Pacientes elegíveis ao TACTH (geralmente < 70 anos, bom performance status)
Indução (4–6 ciclos): triplete com inibidor de proteassoma + imunomodulador + dexametasona — esquema mais utilizado: VRd (bortezomibe + lenalidomida + dexametasona) ou VTd (bortezomibe + talidomida + dexametasona)
Mobilização e coleta de células-tronco
TACTH em altas doses (melfalan 200 mg/m² de condicionamento)
Manutenção: lenalidomida por tempo prolongado após o transplante — reduz risco de progressão e aumenta sobrevida global
Pacientes não elegíveis ao TACTH
Esquema de referência: VRd em doses adaptadas ou Rd (lenalidomida + dexametasona) contínuo
Daratumumabe (anti-CD38) em combinação com VRd ou Rd é aprovado e melhora desfechos em primeira linha
Doença refratária/recidivada
Combinações incluem: carfilzomibe, pomalidomida, daratumumabe, isatuximabe, elotuzumabe, venetoclax (t(11;14)), belantamabe mafodotina e terapias com células CAR-T (idecabtagene vicleucel, ciltacabtagene autoleucel) para casos multirefratários
Terapias de suporte essenciais
Bisfosfonatos (ácido zoledrônico ou pamidronato): toda doença óssea ativa — reduzem eventos esqueléticos e têm efeito antitumoral
Hipercalcemia: hidratação vigorosa, corticoides, bifosfonato EV
Anemia: eritropoetina ou transfusão conforme necessidade
Profilaxia antitrombótica: aspirina ou heparina de baixo peso molecular em pacientes em uso de imunomoduladores
Profilaxia antiinfecciosa: aciclovir (profilaxia de herpes-zóster em uso de bortezomibe), imunoglobulina EV em infecções recorrentes
Prognóstico
O mieloma múltiplo permanece incurável na grande maioria dos casos, mas houve avanço expressivo na sobrevida nas últimas décadas com o surgimento dos inibidores de proteassoma, imunomoduladores e anticorpos monoclonais.
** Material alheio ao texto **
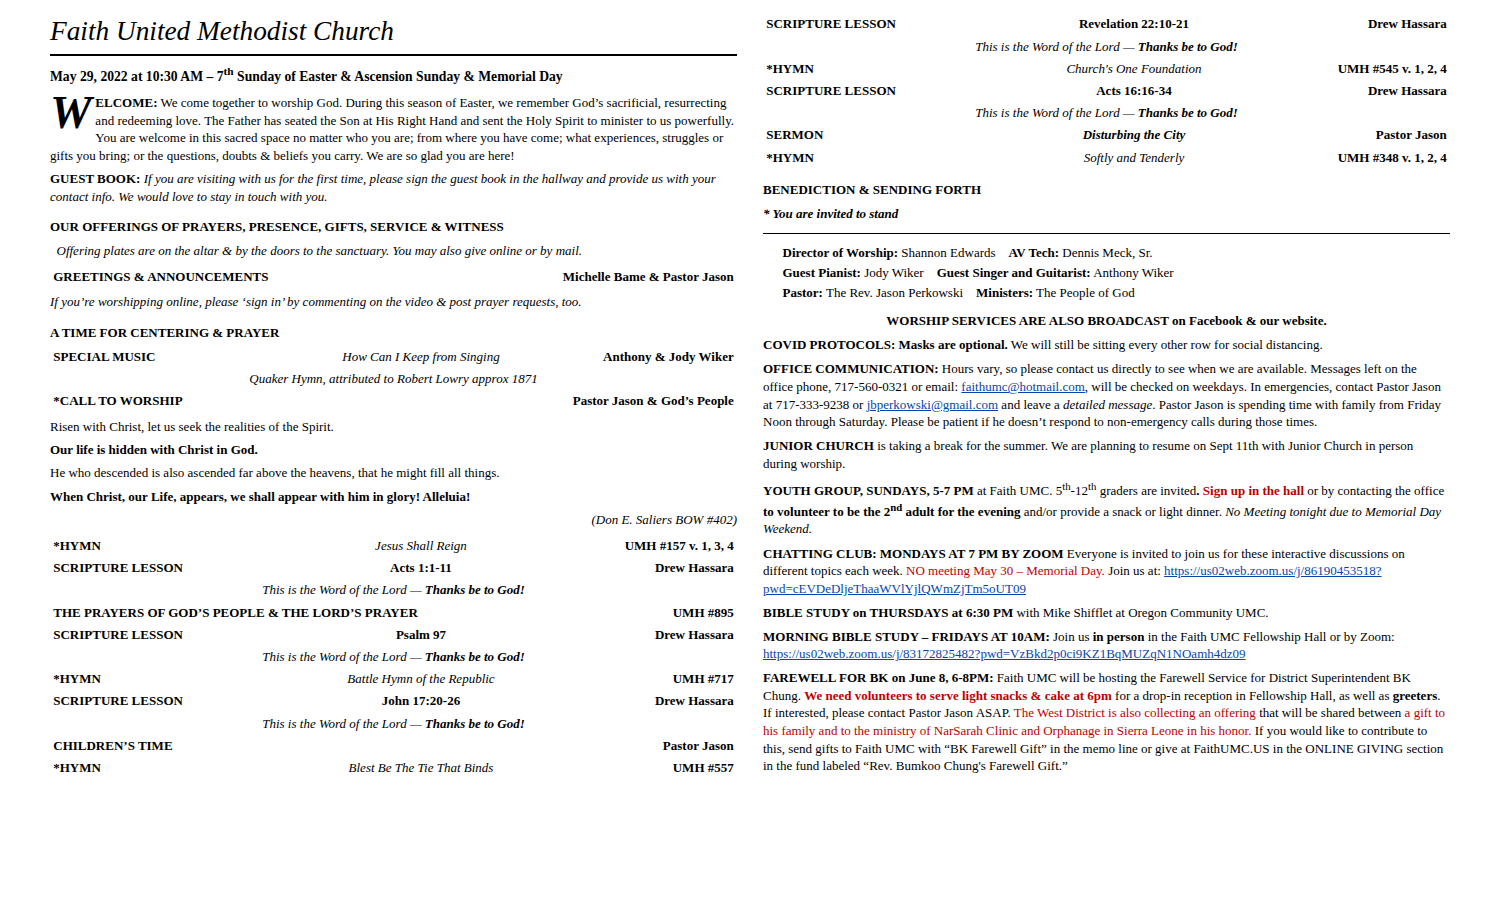Faith United Methodist Church
May 29, 2022 at 10:30 AM – 7th Sunday of Easter & Ascension Sunday & Memorial Day
WELCOME: We come together to worship God. During this season of Easter, we remember God’s sacrificial, resurrecting and redeeming love. The Father has seated the Son at His Right Hand and sent the Holy Spirit to minister to us powerfully. You are welcome in this sacred space no matter who you are; from where you have come; what experiences, struggles or gifts you bring; or the questions, doubts & beliefs you carry. We are so glad you are here!
GUEST BOOK: If you are visiting with us for the first time, please sign the guest book in the hallway and provide us with your contact info. We would love to stay in touch with you.
Our Offerings of Prayers, Presence, Gifts, Service & Witness
Offering plates are on the altar & by the doors to the sanctuary. You may also give online or by mail.
| GREETINGS & ANNOUNCEMENTS | | Michelle Bame & Pastor Jason |
If you’re worshipping online, please ‘sign in’ by commenting on the video & post prayer requests, too.
A Time for Centering & Prayer
| SPECIAL MUSIC | How Can I Keep from Singing | Anthony & Jody Wiker |
| Quaker Hymn, attributed to Robert Lowry approx 1871 |
| *CALL TO WORSHIP | | Pastor Jason & God’s People |
Risen with Christ, let us seek the realities of the Spirit.
Our life is hidden with Christ in God.
He who descended is also ascended far above the heavens, that he might fill all things.
When Christ, our Life, appears, we shall appear with him in glory! Alleluia!
(Don E. Saliers BOW #402)
| *HYMN | Jesus Shall Reign | UMH #157 v. 1, 3, 4 |
| SCRIPTURE LESSON | Acts 1:1-11 | Drew Hassara |
| This is the Word of the Lord — Thanks be to God! |
| THE PRAYERS OF GOD’S PEOPLE & THE LORD’S PRAYER | UMH #895 |
| SCRIPTURE LESSON | Psalm 97 | Drew Hassara |
| This is the Word of the Lord — Thanks be to God! |
| *HYMN | Battle Hymn of the Republic | UMH #717 |
| SCRIPTURE LESSON | John 17:20-26 | Drew Hassara |
| This is the Word of the Lord — Thanks be to God! |
| CHILDREN’S TIME | | Pastor Jason |
| *HYMN | Blest Be The Tie That Binds | UMH #557 |
| SCRIPTURE LESSON | Revelation 22:10-21 | Drew Hassara |
| This is the Word of the Lord — Thanks be to God! |
| *HYMN | Church's One Foundation | UMH #545 v. 1, 2, 4 |
| SCRIPTURE LESSON | Acts 16:16-34 | Drew Hassara |
| This is the Word of the Lord — Thanks be to God! |
| SERMON | Disturbing the City | Pastor Jason |
| *HYMN | Softly and Tenderly | UMH #348 v. 1, 2, 4 |
Benediction & Sending Forth
* You are invited to stand
Director of Worship: Shannon Edwards AV Tech: Dennis Meck, Sr.
Guest Pianist: Jody Wiker Guest Singer and Guitarist: Anthony Wiker
Pastor: The Rev. Jason Perkowski Ministers: The People of God
WORSHIP SERVICES ARE ALSO BROADCAST on Facebook & our website.
COVID PROTOCOLS: Masks are optional. We will still be sitting every other row for social distancing.
OFFICE COMMUNICATION: Hours vary, so please contact us directly to see when we are available. Messages left on the office phone, 717-560-0321 or email: faithumc@hotmail.com, will be checked on weekdays. In emergencies, contact Pastor Jason at 717-333-9238 or jbperkowski@gmail.com and leave a detailed message. Pastor Jason is spending time with family from Friday Noon through Saturday. Please be patient if he doesn’t respond to non-emergency calls during those times.
JUNIOR CHURCH is taking a break for the summer. We are planning to resume on Sept 11th with Junior Church in person during worship.
YOUTH GROUP, SUNDAYS, 5-7 PM at Faith UMC. 5th-12th graders are invited. Sign up in the hall or by contacting the office to volunteer to be the 2nd adult for the evening and/or provide a snack or light dinner. No Meeting tonight due to Memorial Day Weekend.
CHATTING CLUB: MONDAYS AT 7 PM BY ZOOM Everyone is invited to join us for these interactive discussions on different topics each week. NO meeting May 30 – Memorial Day. Join us at: https://us02web.zoom.us/j/86190453518?pwd=cEVDeDljeThaaWVlYjlQWmZjTm5oUT09
BIBLE STUDY on THURSDAYS at 6:30 PM with Mike Shifflet at Oregon Community UMC.
MORNING BIBLE STUDY – FRIDAYS AT 10AM: Join us in person in the Faith UMC Fellowship Hall or by Zoom: https://us02web.zoom.us/j/83172825482?pwd=VzBkd2p0ci9KZ1BqMUZqN1NOamh4dz09
FAREWELL FOR BK on June 8, 6-8PM: Faith UMC will be hosting the Farewell Service for District Superintendent BK Chung. We need volunteers to serve light snacks & cake at 6pm for a drop-in reception in Fellowship Hall, as well as greeters. If interested, please contact Pastor Jason ASAP. The West District is also collecting an offering that will be shared between a gift to his family and to the ministry of NarSarah Clinic and Orphanage in Sierra Leone in his honor. If you would like to contribute to this, send gifts to Faith UMC with “BK Farewell Gift” in the memo line or give at FaithUMC.US in the ONLINE GIVING section in the fund labeled “Rev. Bumkoo Chung's Farewell Gift.”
A sobrevida mediana supera 5–7 anos em muitos centros para pacientes tratados com regimes modernos. Fatores de pior prognóstico incluem:
R-ISS III
Citogenética de alto risco: del(17p), t(4;14), t(14;16), ganho de 1q21
LDH elevada
Leucemia de plasmócitos
Doença refratária a múltiplas classes de agentes
A resposta ao tratamento é monitorada pela queda da proteína M, podendo atingir resposta completa (ausência de paraproteína por imunofixação) e, mais recentemente, doença residual mínima (MRD) negativa por citometria ou sequenciamento — parâmetro associado a maior duração da resposta.
Perguntas frequentes
- Quais são os primeiros sintomas do mieloma múltiplo?
- Os sintomas mais comuns no início são dor óssea persistente — principalmente na coluna ou no tórax —, fadiga intensa por anemia e infecções bacterianas de repetição. Hipercalcemia pode causar náuseas, constipação e confusão mental. Muitos pacientes chegam ao diagnóstico após fratura patológica ou achado incidental de anemia e pico monoclonal em exames de rotina.
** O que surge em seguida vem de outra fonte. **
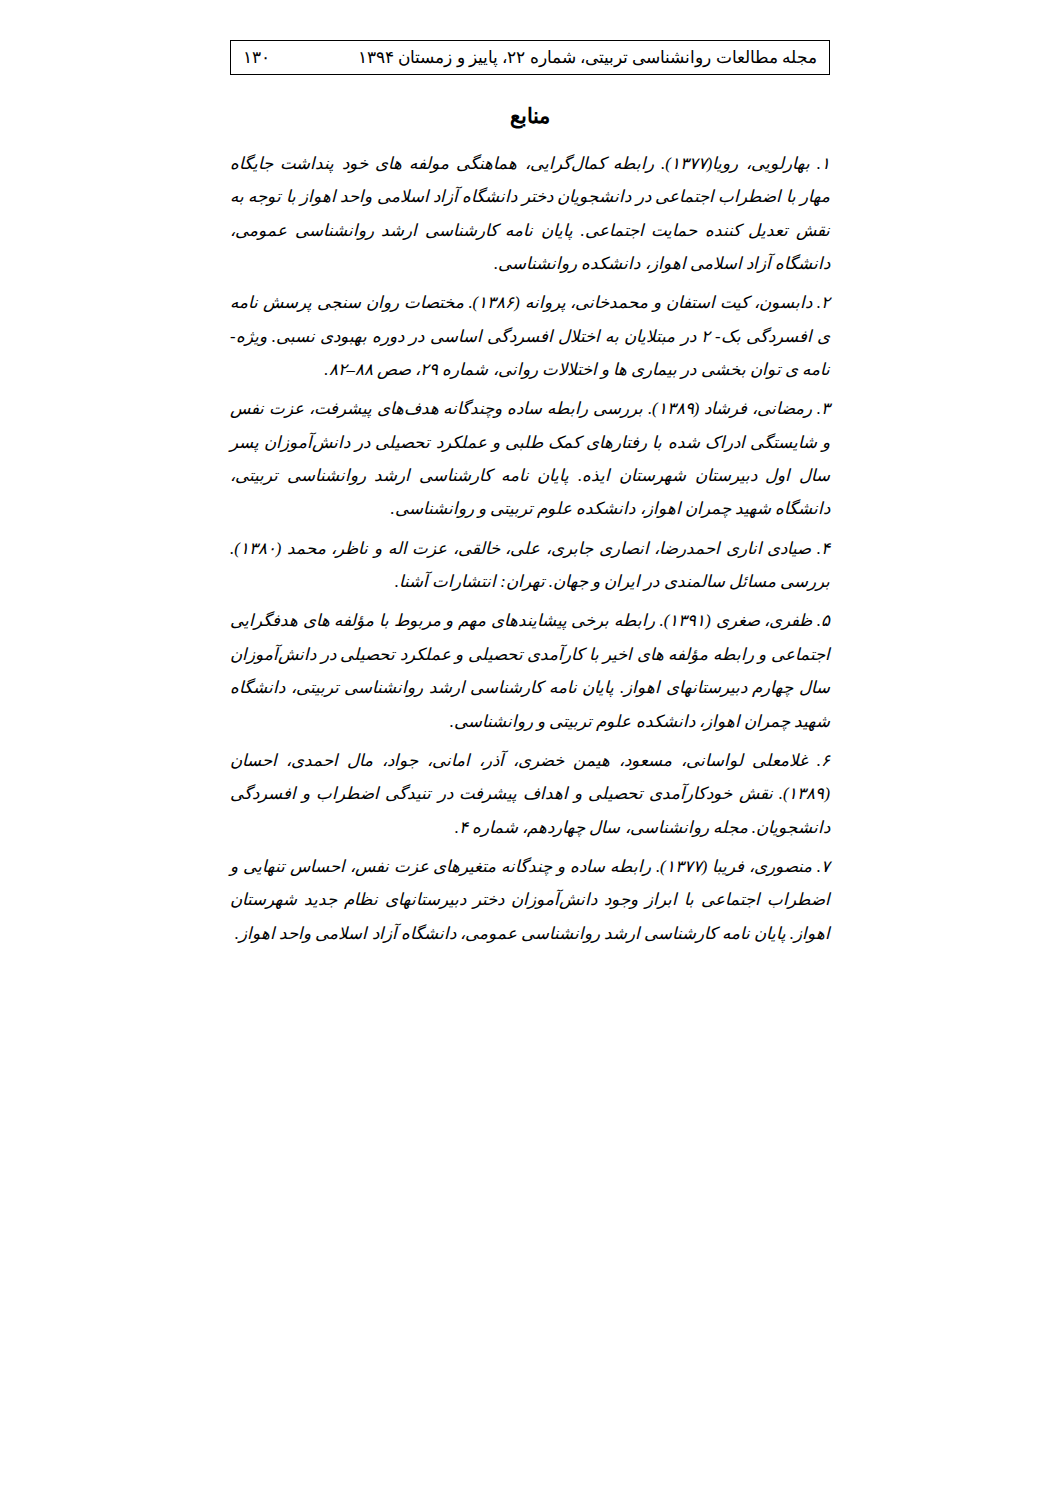مجله مطالعات روانشناسی تربیتی، شماره ۲۲، پاییز و زمستان ۱۳۹۴
۱۳۰
منابع
۱. بهارلویی، رویا(۱۳۷۷). رابطه کمال‌گرایی، هماهنگی مولفه های خود پنداشت جایگاه مهار با اضطراب اجتماعی در دانشجویان دختر دانشگاه آزاد اسلامی واحد اهواز با توجه به نقش تعدیل کننده حمایت اجتماعی. پایان نامه کارشناسی ارشد روانشناسی عمومی، دانشگاه آزاد اسلامی اهواز، دانشکده روانشناسی.
۲. دابسون، کیت استفان و محمدخانی، پروانه (۱۳۸۶). مختصات روان سنجی پرسش نامه ی افسردگی بک- ۲ در مبتلایان به اختلال افسردگی اساسی در دوره بهبودی نسبی. ویژه- نامه ی توان بخشی در بیماری ها و اختلالات روانی، شماره ۲۹، صص ۸۸–۸۲.
۳. رمضانی، فرشاد (۱۳۸۹). بررسی رابطه ساده وچندگانه هدف‌های پیشرفت، عزت نفس و شایستگی ادراک شده با رفتارهای کمک طلبی و عملکرد تحصیلی در دانش‌آموزان پسر سال اول دبیرستان شهرستان ایذه. پایان نامه کارشناسی ارشد روانشناسی تربیتی، دانشگاه شهید چمران اهواز، دانشکده علوم تربیتی و روانشناسی.
۴. صیادی اناری احمدرضا، انصاری جابری، علی، خالقی، عزت اله و ناظر، محمد (۱۳۸۰). بررسی مسائل سالمندی در ایران و جهان. تهران: انتشارات آشنا.
۵. ظفری، صغری (۱۳۹۱). رابطه برخی پیشایندهای مهم و مربوط با مؤلفه های هدفگرایی اجتماعی و رابطه مؤلفه های اخیر با کارآمدی تحصیلی و عملکرد تحصیلی در دانش‌آموزان سال چهارم دبیرستانهای اهواز. پایان نامه کارشناسی ارشد روانشناسی تربیتی، دانشگاه شهید چمران اهواز، دانشکده علوم تربیتی و روانشناسی.
۶. غلامعلی لواسانی، مسعود، هیمن خضری، آذر، امانی، جواد، مال احمدی، احسان (۱۳۸۹). نقش خودکارآمدی تحصیلی و اهداف پیشرفت در تنیدگی اضطراب و افسردگی دانشجویان. مجله روانشناسی، سال چهاردهم، شماره ۴.
۷. منصوری، فریبا (۱۳۷۷). رابطه ساده و چندگانه متغیرهای عزت نفس، احساس تنهایی و اضطراب اجتماعی با ابراز وجود دانش‌آموزان دختر دبیرستانهای نظام جدید شهرستان اهواز. پایان نامه کارشناسی ارشد روانشناسی عمومی، دانشگاه آزاد اسلامی واحد اهواز.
- Mieloma múltiplo tem cura?
- Na grande maioria dos casos o mieloma múltiplo não é curável com os tratamentos disponíveis atualmente, sendo considerado uma doença crônica tratável. O objetivo do tratamento é obter remissão profunda e prolongada, com boa qualidade de vida. Transplante alogênico pode ser curativo em casos selecionados, mas apresenta alta morbimortalidade. As terapias com células CAR-T estão em estudo como opção potencialmente mais efetiva.
- Como é feito o diagnóstico do mieloma múltiplo?
- O diagnóstico exige a combinação de plasmócitos clonais ≥ 10% na biópsia de medula óssea e presença de proteína M na eletroforese sérica ou urinária. Para indicar tratamento, é necessário confirmar doença ativa pelos critérios CRAB (hipercalcemia, insuficiência renal, anemia, lesões ósseas) ou pelos critérios SLiM. Imuno-histoquímica, imunofixação e FISH complementam o diagnóstico e o estadiamento.
- O que é MGUS e qual a relação com o mieloma múltiplo?
- MGUS (gamopatia monoclonal de significado indeterminado) é uma condição pré-maligna definida por proteína M < 3 g/dL, plasmócitos medulares < 10% e ausência de critérios CRAB ou SLiM. Ela progride para mieloma múltiplo ou outra neoplasia linfoplasmocitária a uma taxa de aproximadamente 1% ao ano. Todo paciente com MGUS deve ser acompanhado periodicamente com eletroforese e avaliação clínica.